Akbar at an Audience Window

Akbar at an Audience Window

Leaf from the Read Mughal Album

Mughal
Late 18th century, with border dated 1749–50
415 x 299 mm

Purchased by Pierpont Morgan, 1911

MS M.458.24
Item description: 

Akbar (r. 1556–1605) was one of the wisest and most important of the Mughal rulers. Although he preferred hunting to reading (he was illiterate) he sought out the learned. He employed over a hundred painters, and said he disliked men who hated painting. When it was mounted in the Read Mughal album, this portrait originally faced that of his son Salīm (see MS M.458.12), who was impatient to succeed him, even though his two brothers died early of alcoholism.

Below Akbar: In the name of God, the Merciful, the Compassionate / What skirt? It is a lap full of cash.

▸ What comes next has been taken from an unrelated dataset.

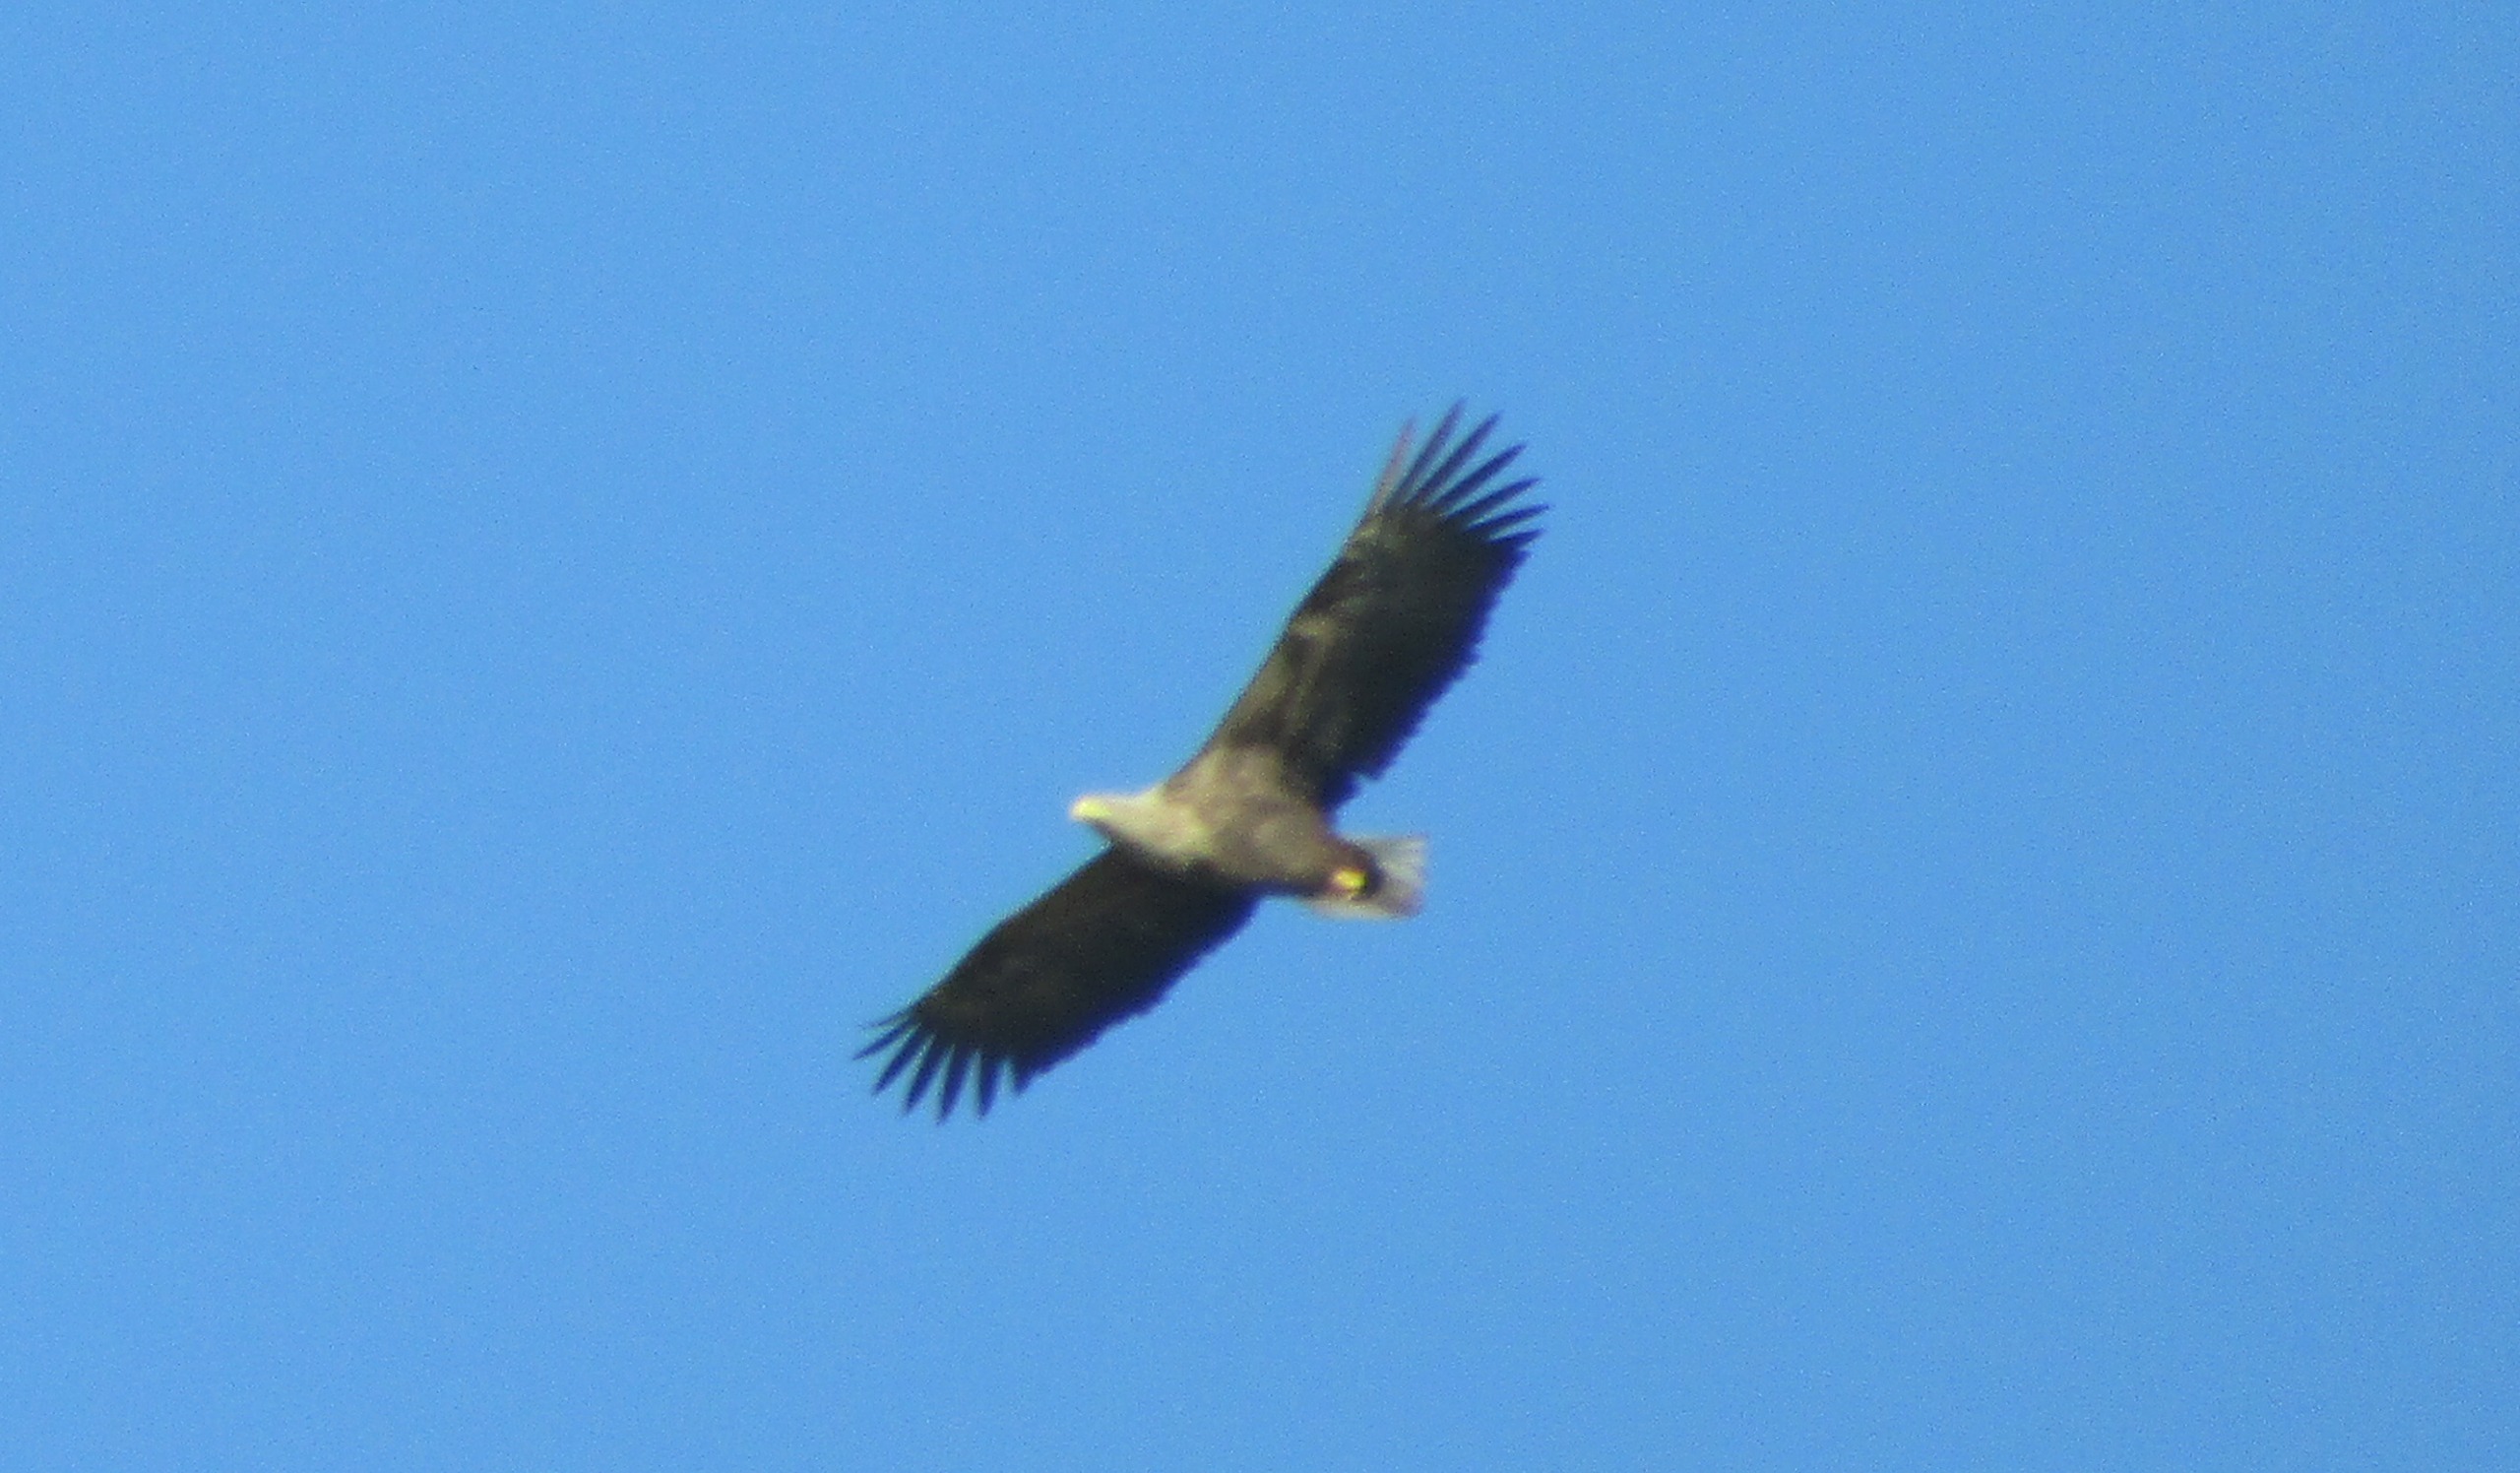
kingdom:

Above Salīm: In every ring, [of servitude] to him is happiness. / The year A.H. 1163 [A.D. 1749–50]

Exhibition section: 

The Read Mughal Album
Pierpont Morgan purchased the Read Mughal album, along with a Persian album, from Sir Charles Hercules Read, Keeper of British and Medieval Antiquities at the British Museum, in 1911. The Morgan purchase consisted of thirty folios (including both Indian miniatures and the Mughal portraits presented here), but Read owned at least forty-eight others, now widely dispersed. The leaves were probably once bound in several lacquered bindings. The identity of their compiler has not been established, but many borders date from the eighteenth and nineteenth centuries. The Mughal emperors of India commissioned biographies and were frequently portrayed by artists. Here the paintings are presented in the order of the emperor's reigns rather than the dates of the miniatures, starting with Bābur (r. 1526–30), the Muslim founder of the dynasty, and ending with Shāh Jahān (r. 1628–58), builder of the Taj Mahal.